Here’s the scene: The waitress asked me what I wanted from the menu. I pointed to several options. Each time, she told me they were out. Finally, I asked what was available. She pointed to a curry stew with rice. I agreed. She shuffled out of view. I waited. I read my book. An hour and half later, my food arrived. I asked her what took so long. She’d gone to the market and back for the ingredients. I felt like a guest star in a sitcom with a laugh track. I never went back.
My tolerance for delays expanded as I landed further out afield.

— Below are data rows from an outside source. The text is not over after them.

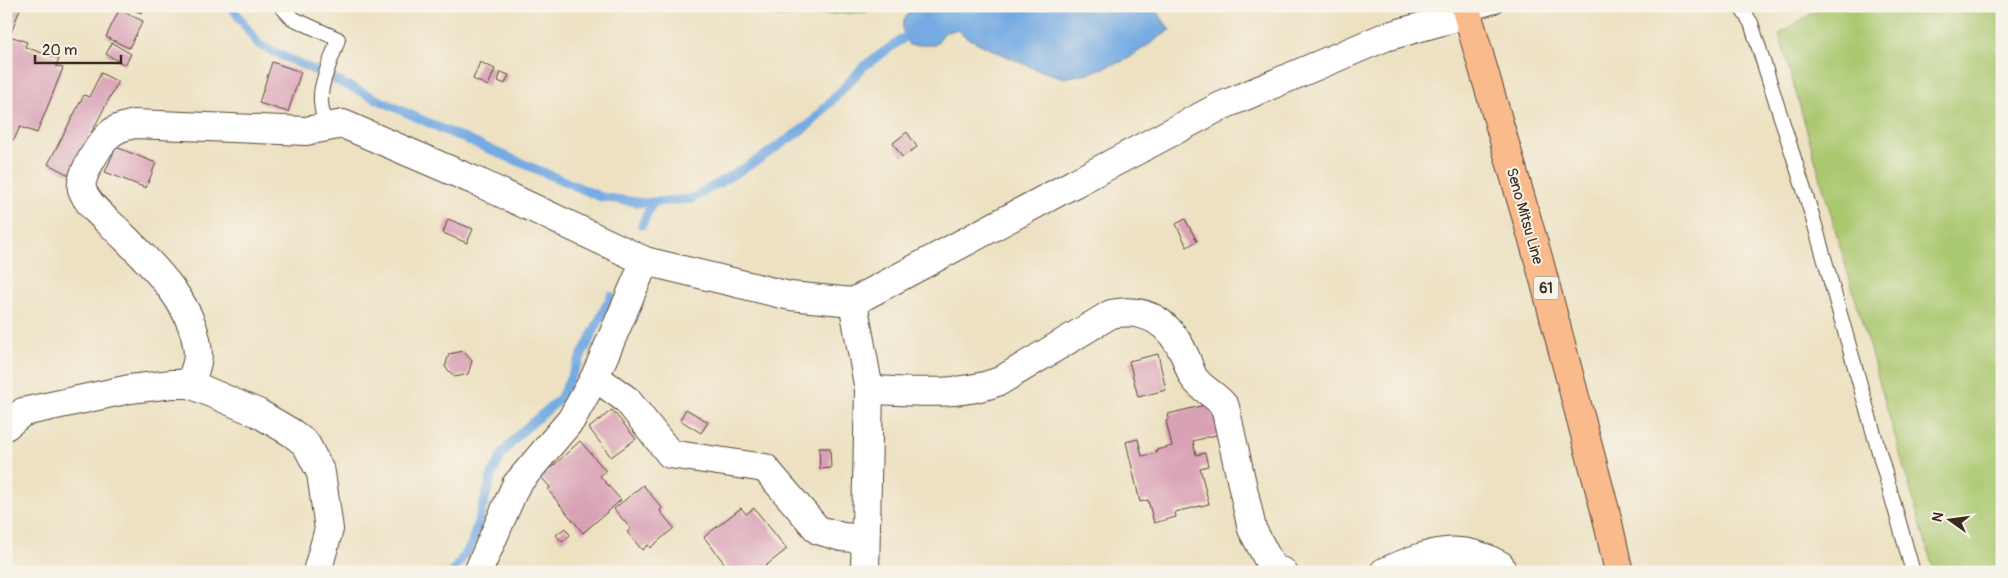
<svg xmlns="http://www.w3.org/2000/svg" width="2008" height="578" font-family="Pangolin,sans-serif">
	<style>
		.green { fill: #aac870; stroke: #727947 }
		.forest { fill: #87ac62; stroke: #616b40 }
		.water { fill: #74aae2; stroke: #586a80 }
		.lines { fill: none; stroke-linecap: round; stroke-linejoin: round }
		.stream { stroke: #74aae2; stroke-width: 9 }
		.building { fill: #d9a1b5 }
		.service-casing { stroke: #564537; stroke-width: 16 }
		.minor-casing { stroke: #564537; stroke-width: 30 }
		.tertiary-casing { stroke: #564537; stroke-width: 30 }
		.primary-casing { stroke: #564537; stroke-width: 30 }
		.service { stroke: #fff; stroke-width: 14 }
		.minor { stroke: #fff; stroke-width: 28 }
		.tertiary { stroke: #fff; stroke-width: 28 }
		.primary { stroke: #fabb8c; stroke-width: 28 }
		.labels { text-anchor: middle; stroke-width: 4; stroke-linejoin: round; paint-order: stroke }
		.shield { fill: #f7f3e8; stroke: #73665b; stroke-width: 1 }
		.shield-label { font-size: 14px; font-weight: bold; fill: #3b2a1e }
		.street-label { font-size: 15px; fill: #3b2a1e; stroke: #f7f3e8 }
	</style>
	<rect width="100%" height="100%" fill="#f7f3e8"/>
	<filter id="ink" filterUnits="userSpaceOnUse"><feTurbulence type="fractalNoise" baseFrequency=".02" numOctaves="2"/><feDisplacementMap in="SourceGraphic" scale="10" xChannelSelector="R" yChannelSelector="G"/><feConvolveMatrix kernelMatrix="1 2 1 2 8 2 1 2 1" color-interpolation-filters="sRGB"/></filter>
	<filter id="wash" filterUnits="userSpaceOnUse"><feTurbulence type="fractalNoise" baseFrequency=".0096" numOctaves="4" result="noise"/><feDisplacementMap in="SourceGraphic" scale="20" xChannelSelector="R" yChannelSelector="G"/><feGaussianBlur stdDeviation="1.12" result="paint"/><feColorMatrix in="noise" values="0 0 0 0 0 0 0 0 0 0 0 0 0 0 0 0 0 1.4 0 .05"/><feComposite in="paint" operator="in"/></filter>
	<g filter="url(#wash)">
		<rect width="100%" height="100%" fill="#ede1c2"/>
		<polygon class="green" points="1817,6 2002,6 2002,572 1934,572 1779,34 1817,10"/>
		<polygon class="forest" points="771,6 875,6 866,12 778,17"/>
		<path class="water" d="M 914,6 L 1153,6 L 1170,30 L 1126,60 L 1089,73 L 1064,78 L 1035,69 L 969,39 L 957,30 L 945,32 L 935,45 L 909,45 C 899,25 900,24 914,6 Z"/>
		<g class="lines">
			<g class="stream">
				<polyline points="231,6 259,45 440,128 601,197 643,203 691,199 758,160 810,124 864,66 915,30"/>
				<polyline points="642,225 653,202"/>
				<polyline points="453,572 471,545 493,472 503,453 519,434 560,399 611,296"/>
			</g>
		</g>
		<g id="blocks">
			<g class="building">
				<polygon points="6,6 21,6 10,36 27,42 25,47 59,59 56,66 63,68 37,133 20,127 14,140 6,137"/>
				<polygon points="126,6 143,6 141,13"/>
				<polygon points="119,10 143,21 129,48 106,37"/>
				<polygon points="112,43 131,54 125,65 106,54"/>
				<polygon points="272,62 301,72 288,112 259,103"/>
				<polygon points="480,62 495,69 488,86 473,79"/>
				<polygon points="501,72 509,75 505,84 498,81"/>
				<polygon points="101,73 118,82 69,175 48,164 84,95 89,97"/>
				<polygon points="907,132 917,147 902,157 893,143"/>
				<polygon points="116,147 156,163 146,188 105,172"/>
				<polygon points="448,219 473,229 467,243 443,233"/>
				<polygon points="1185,219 1197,241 1187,247 1176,224"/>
				<polygon points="463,351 472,361 468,374 455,377 445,367 449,354"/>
				<polygon points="1158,354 1166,390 1138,397 1129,361"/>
				<polygon points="1213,403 1220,434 1193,441 1196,455 1205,453 1208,466 1200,468 1209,504 1175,512 1176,517 1154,523 1148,500 1140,502 1126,442 1138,439 1142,456 1157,453 1156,450 1172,446 1166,421 1169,419 1168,414"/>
				<polygon points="686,409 708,422 701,433 680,420"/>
				<polygon points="612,410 636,439 611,457 589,428"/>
				<polygon points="580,441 606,471 600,476 621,500 583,533 548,490 550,487 541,477"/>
				<polygon points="819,448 830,448 831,468 820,469"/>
				<polygon points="643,485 662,508 660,511 674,528 650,548 648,545 642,550 627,532 631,529 614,509"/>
				<polygon points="741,508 746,514 754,508 787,549 758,572 747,572 742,566 735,572 731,572 704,537"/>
				<polygon points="565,528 570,535 562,542 556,535"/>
			</g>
		</g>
	</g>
	<g filter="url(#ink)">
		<use href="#blocks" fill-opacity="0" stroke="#564537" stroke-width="1"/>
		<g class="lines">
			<g class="service-casing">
				<g id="service">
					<path d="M 281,6 L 292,18 L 338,39 C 328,73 311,93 328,127"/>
					<polyline points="1740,6 1751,23 1812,215 1913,572"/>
					<polyline points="1467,14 1495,6"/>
				</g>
			</g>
			<g class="minor-casing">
				<g id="minor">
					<polyline points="853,302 869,390 865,572"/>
					<polyline points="595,377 627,400 670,454 765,468 818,530 842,537 865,539"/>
					<path d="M 190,384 C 193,375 198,364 198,355 C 196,303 148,261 114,227 C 103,217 87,204 82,189 C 78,178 99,145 108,136 C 115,128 126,126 135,124 L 306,131 L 343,124 L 480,183 L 645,261 L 790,296 L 853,302 L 1075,183"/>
					<path d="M 869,390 C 912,391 959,397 1000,381 L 1111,314 C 1147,307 1170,323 1185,356 C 1188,363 1190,372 1194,378 C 1202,390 1217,395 1225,407 L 1252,529 L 1273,569 L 1283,572"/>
					<polyline points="6,426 23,412 130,389 172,384 190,384 258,413 292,433 306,444 321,473 329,529 317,572"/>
					<polyline points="478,572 516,485 571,420 595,377 645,261"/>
					<path d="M 1384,572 C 1427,554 1456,540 1500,565 L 1501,572"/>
				</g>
			</g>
			<g class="tertiary-casing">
				<polyline id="tertiary" points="1075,183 1219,107 1385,37 1467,14"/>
			</g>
			<g class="primary-casing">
				<polyline id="primary" points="1465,6 1539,261 1606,514 1619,572"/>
			</g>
			<use href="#service" class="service"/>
			<use href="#minor" class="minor"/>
			<use href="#tertiary" class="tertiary"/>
			<use href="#primary" class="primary"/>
		</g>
	</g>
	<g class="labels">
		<rect class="shield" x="1533.5" y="276.5" width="25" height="23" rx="4"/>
		<g class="shield-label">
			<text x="1546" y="293">61</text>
		</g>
		<g class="street-label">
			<text transform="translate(1525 216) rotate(74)" y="5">Seno Mitsu Line</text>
		</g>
	</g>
	<rect width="2008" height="578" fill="none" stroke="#f7f3e8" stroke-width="25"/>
	<g transform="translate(1950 520) rotate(284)" stroke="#f7f3e8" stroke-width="4" paint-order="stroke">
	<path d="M0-4L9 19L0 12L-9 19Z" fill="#3b2a1e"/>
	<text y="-8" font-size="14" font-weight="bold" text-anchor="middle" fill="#3b2a1e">N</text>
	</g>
	<path d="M35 55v8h86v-8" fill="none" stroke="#3b2a1e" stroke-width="2.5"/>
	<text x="42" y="55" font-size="15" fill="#3b2a1e" stroke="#f7f3e8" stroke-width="4" paint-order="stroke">20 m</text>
</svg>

Monks in monasteries say meditation is about waiting for God. Philosopher Simone Weil also talks about prayer as a kind of waiting—you don’t go looking for God, you wait for God to find you. Christian Wiman says the poet lives in perpetual states of waiting, “enduring silence.” I can wait as long as I’m in motion inside a promise I’ve kept to myself to keep going. It’s only when it feels that life stops that I get sad or enraged. Waiting can feel then like a betrayal, no God in sight.

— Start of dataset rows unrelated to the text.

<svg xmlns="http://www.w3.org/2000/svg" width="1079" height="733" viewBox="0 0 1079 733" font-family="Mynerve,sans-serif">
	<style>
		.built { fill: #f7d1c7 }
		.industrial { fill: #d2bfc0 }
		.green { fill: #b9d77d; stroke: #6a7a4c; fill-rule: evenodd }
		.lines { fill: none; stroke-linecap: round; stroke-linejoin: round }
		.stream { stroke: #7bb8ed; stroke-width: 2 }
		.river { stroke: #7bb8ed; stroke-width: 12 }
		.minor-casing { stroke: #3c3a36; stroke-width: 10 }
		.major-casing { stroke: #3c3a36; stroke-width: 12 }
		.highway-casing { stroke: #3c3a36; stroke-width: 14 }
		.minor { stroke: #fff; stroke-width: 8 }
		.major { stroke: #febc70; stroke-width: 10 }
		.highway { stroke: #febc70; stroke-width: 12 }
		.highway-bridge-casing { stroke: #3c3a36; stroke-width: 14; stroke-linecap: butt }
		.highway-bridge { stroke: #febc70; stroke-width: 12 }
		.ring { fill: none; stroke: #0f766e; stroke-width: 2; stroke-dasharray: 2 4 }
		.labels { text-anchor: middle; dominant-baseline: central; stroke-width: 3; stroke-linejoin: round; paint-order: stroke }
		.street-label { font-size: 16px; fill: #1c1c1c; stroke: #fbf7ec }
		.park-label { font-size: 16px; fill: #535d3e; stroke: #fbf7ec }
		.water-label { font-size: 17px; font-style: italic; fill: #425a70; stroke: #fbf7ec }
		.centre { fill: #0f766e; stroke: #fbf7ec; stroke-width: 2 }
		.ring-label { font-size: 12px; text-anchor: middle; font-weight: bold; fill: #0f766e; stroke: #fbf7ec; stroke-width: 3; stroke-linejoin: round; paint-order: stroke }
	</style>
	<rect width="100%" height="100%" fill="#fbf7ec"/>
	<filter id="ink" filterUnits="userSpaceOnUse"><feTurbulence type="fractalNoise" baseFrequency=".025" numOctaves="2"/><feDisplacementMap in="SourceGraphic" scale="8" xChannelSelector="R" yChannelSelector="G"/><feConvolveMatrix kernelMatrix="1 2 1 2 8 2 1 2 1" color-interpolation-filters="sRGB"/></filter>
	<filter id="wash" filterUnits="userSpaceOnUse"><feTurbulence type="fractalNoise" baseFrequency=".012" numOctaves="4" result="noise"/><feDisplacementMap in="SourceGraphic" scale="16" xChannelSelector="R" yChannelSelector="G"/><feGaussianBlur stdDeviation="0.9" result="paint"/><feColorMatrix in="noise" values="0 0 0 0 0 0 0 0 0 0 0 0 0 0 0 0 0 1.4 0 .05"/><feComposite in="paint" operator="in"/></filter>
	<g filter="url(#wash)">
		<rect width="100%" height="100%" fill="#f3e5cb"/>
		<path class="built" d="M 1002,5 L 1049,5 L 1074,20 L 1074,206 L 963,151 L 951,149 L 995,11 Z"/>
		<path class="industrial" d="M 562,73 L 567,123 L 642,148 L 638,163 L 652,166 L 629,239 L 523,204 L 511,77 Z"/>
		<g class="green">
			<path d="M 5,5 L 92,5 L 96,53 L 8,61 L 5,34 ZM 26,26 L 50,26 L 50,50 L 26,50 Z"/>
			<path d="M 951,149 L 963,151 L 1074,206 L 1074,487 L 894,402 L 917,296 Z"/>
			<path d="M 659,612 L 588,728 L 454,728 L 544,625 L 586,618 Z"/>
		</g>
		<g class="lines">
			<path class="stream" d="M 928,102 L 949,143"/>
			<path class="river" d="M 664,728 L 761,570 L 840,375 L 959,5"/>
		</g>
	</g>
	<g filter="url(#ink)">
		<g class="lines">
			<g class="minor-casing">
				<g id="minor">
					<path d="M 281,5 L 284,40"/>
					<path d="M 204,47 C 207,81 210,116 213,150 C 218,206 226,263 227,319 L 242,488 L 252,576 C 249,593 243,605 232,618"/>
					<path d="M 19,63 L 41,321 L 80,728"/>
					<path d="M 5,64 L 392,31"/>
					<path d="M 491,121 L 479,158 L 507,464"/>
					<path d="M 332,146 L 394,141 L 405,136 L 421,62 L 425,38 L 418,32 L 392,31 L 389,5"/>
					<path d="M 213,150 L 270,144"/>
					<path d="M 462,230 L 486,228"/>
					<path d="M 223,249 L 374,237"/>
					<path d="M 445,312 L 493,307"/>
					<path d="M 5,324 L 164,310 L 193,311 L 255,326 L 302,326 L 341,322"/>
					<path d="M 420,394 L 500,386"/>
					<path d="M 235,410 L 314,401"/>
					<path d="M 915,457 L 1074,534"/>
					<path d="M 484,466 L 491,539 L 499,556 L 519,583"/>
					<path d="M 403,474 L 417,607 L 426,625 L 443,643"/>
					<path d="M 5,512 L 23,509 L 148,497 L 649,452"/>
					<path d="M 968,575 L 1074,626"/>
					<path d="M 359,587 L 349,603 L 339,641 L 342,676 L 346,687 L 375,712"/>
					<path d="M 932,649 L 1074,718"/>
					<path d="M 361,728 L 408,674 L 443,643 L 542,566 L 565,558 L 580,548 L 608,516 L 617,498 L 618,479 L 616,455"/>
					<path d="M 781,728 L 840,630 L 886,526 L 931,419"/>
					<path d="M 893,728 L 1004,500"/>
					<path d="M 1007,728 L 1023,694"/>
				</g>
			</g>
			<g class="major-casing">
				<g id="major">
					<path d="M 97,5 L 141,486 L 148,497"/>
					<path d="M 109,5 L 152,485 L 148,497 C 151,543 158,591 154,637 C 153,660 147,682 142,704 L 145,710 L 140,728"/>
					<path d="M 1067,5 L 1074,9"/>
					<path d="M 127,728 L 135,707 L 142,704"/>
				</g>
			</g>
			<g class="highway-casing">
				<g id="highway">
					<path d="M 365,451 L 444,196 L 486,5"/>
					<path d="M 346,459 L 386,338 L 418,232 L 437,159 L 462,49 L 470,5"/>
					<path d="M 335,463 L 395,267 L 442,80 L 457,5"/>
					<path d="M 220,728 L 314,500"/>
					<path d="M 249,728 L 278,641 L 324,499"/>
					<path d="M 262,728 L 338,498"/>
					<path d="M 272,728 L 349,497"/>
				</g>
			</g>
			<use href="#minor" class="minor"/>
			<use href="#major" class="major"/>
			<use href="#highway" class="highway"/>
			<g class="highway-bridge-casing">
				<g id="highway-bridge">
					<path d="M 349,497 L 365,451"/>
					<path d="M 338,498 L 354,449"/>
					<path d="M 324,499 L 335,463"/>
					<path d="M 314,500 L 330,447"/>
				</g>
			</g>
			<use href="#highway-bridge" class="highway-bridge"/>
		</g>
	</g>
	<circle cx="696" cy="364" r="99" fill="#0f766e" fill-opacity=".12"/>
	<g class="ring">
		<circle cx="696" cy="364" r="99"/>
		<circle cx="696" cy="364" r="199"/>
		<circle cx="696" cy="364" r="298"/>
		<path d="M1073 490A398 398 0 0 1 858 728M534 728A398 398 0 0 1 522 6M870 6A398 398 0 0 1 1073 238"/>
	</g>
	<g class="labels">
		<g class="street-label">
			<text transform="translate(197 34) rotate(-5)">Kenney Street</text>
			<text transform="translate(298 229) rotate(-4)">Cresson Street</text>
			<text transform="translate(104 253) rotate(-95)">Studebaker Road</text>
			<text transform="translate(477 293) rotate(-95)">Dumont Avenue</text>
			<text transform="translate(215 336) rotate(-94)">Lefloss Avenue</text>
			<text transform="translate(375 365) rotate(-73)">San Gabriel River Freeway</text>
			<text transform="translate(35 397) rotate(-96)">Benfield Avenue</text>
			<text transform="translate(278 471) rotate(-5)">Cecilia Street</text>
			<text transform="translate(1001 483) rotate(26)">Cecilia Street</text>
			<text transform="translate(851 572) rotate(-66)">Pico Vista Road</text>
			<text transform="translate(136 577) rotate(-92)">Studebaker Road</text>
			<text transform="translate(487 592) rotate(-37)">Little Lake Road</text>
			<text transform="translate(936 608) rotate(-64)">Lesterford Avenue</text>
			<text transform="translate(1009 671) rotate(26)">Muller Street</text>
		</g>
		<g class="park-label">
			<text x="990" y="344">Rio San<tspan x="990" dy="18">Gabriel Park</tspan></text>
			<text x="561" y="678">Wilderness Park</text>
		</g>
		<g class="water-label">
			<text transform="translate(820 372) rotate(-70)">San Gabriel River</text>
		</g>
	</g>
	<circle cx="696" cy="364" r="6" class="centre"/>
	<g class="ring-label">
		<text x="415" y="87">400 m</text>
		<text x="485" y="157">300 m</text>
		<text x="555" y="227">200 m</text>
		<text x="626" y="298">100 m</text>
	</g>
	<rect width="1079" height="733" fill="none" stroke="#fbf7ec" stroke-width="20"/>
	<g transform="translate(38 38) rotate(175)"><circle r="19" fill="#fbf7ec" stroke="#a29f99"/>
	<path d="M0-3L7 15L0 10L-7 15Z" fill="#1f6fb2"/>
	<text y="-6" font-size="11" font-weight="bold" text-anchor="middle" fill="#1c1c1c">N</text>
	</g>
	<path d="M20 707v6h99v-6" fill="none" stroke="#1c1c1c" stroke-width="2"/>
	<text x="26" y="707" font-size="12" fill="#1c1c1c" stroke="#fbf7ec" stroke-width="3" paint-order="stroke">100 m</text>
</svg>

When we wait, we locate ourselves in the interior. Now, we pick up our phones for quick hits to swat away the boredom. But back in the day, we’d climb inside ourselves and look around for some yarn to pull or shelves to organize inside the mind’s mansions. When the bus breaks down, we can experience it as a delay or an adventure.
I did fear once though, on the road somewhere between Lushoto and Arusha, that I’d never make it home again. And I couldn’t daydream in the heat.
I remember those enormous sisal plants that stood tall on the side of the road like gentle plant mothers that had seen it all and told me I’d be OK. Weird to think of them now, all ancient, prickly and green. I also remember how the preacher passengers on the bus cracked open their bibles and just started reading aloud in the middle of the road in the middle of the day in the middle of the waiting. Parts got replaced, our fear, erased, and we were cruising again back to the city.
The letter home is a daydream. The letter home is a meditation. The letter home is a prayer. I’ve written many thinking the letter was about the other person. But we all know by now the letter is about spending time with yourself while keeping another in mind, your witness. Dear you also means dear me.
Where do you go to practice patience these days? Where do you find glimmers of anticipation? I think a lot about these ideas but at this very moment, I’m writing my way out of the dream and into a calendar. Like you, I’ve become impatient with myself and what a day can do (what I can do in a day). The day as a unit of measure. The hours strung together like a series of letters to myself.